(Material shown Opens)

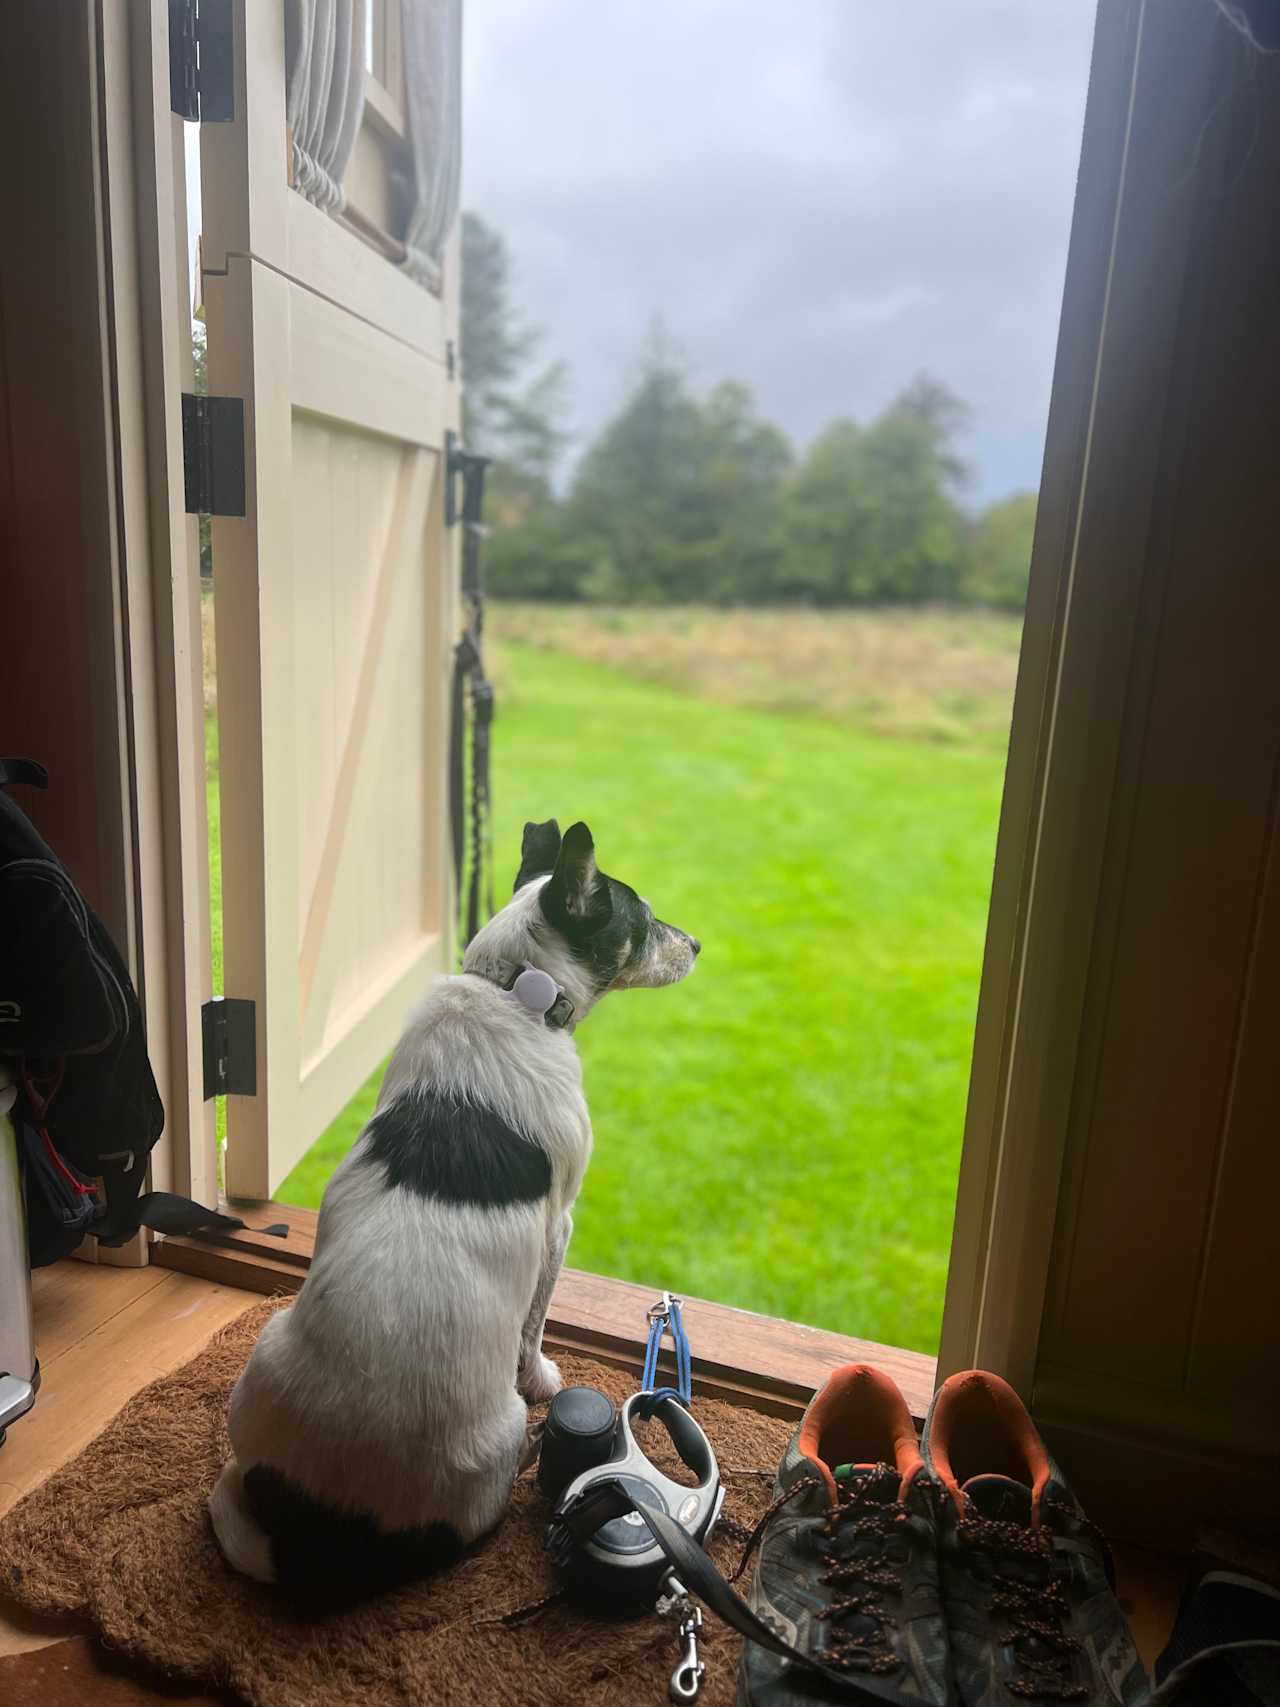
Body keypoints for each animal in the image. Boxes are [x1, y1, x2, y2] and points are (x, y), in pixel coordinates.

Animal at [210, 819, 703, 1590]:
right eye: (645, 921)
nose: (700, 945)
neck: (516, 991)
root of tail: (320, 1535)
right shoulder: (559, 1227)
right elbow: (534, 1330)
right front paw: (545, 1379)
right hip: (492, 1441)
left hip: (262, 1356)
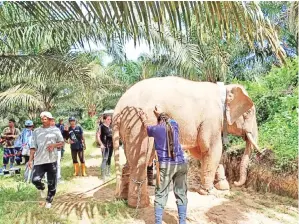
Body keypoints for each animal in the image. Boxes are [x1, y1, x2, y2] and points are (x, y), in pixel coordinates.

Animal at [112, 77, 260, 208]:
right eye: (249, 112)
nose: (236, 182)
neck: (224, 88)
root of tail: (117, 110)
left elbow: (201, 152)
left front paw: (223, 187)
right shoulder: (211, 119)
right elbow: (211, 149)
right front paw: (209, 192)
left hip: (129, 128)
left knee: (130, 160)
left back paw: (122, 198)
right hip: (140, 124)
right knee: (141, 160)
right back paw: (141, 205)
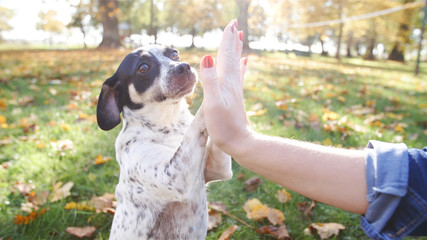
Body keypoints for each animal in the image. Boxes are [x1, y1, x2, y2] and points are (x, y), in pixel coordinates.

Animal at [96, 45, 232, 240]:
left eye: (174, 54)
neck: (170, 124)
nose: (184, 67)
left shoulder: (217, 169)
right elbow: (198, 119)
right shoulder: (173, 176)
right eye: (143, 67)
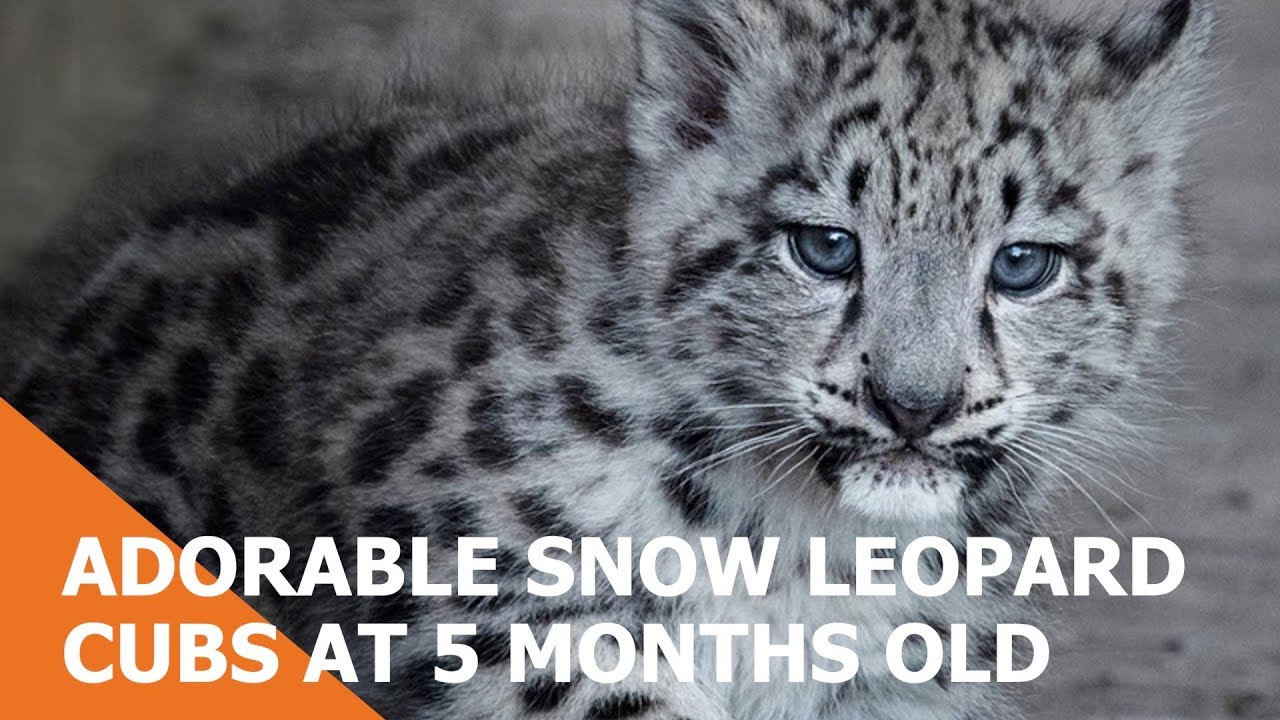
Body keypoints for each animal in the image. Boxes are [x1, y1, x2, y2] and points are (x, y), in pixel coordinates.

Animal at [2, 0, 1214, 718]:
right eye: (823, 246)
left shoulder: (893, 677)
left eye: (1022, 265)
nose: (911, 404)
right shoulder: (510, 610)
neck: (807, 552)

(Material shown Closes)
(Material shown Opens)

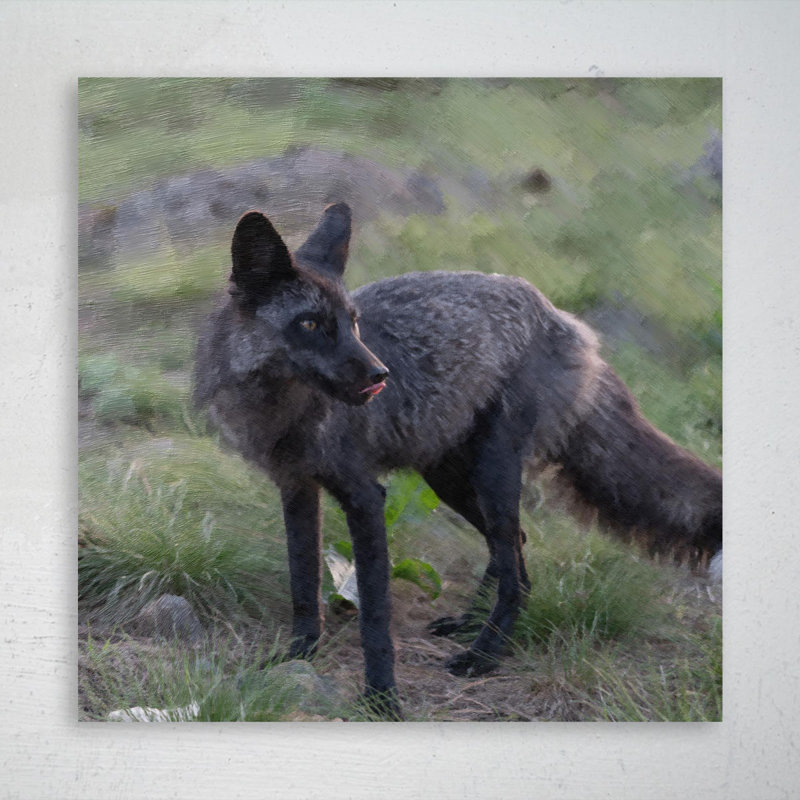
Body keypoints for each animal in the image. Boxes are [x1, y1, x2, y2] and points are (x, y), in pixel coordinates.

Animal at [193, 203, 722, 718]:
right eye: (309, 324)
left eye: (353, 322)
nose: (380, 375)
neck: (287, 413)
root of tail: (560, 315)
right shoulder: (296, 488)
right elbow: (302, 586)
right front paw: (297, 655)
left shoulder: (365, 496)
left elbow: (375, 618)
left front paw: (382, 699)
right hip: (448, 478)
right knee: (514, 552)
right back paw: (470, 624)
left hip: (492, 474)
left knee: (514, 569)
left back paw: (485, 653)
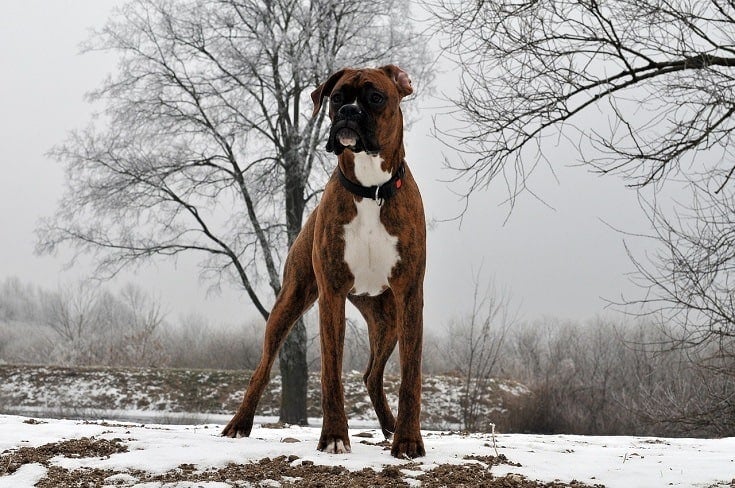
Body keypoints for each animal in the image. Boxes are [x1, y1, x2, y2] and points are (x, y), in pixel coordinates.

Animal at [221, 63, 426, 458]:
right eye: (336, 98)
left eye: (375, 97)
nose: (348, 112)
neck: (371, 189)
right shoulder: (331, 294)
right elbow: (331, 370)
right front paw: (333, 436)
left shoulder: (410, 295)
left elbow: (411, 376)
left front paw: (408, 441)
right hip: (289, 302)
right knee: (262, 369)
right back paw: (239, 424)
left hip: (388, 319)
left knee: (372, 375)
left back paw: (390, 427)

(Material shown Closes)

## What you have to do
Write out the lines above from the one with "nose: (236, 182)" through the one with "right elbow: (198, 119)", ends included, exactly; no picture goes in.

## Response to the exercise
nose: (236, 182)
neck: (224, 88)
root of tail: (117, 110)
left elbow: (201, 152)
left front paw: (223, 187)
right shoulder: (211, 119)
right elbow: (211, 149)
right front paw: (209, 192)
left hip: (129, 128)
left knee: (130, 160)
left back paw: (122, 198)
right hip: (140, 124)
right knee: (141, 160)
right back paw: (141, 205)
Body keypoints for each animal in the image. Boxes are [x1, y1, x2, y2] and points are (x, y), in pixel coordinates.

Animal at [96, 45, 232, 240]:
left eye: (174, 54)
neck: (170, 124)
nose: (184, 67)
left shoulder: (217, 169)
right elbow: (198, 119)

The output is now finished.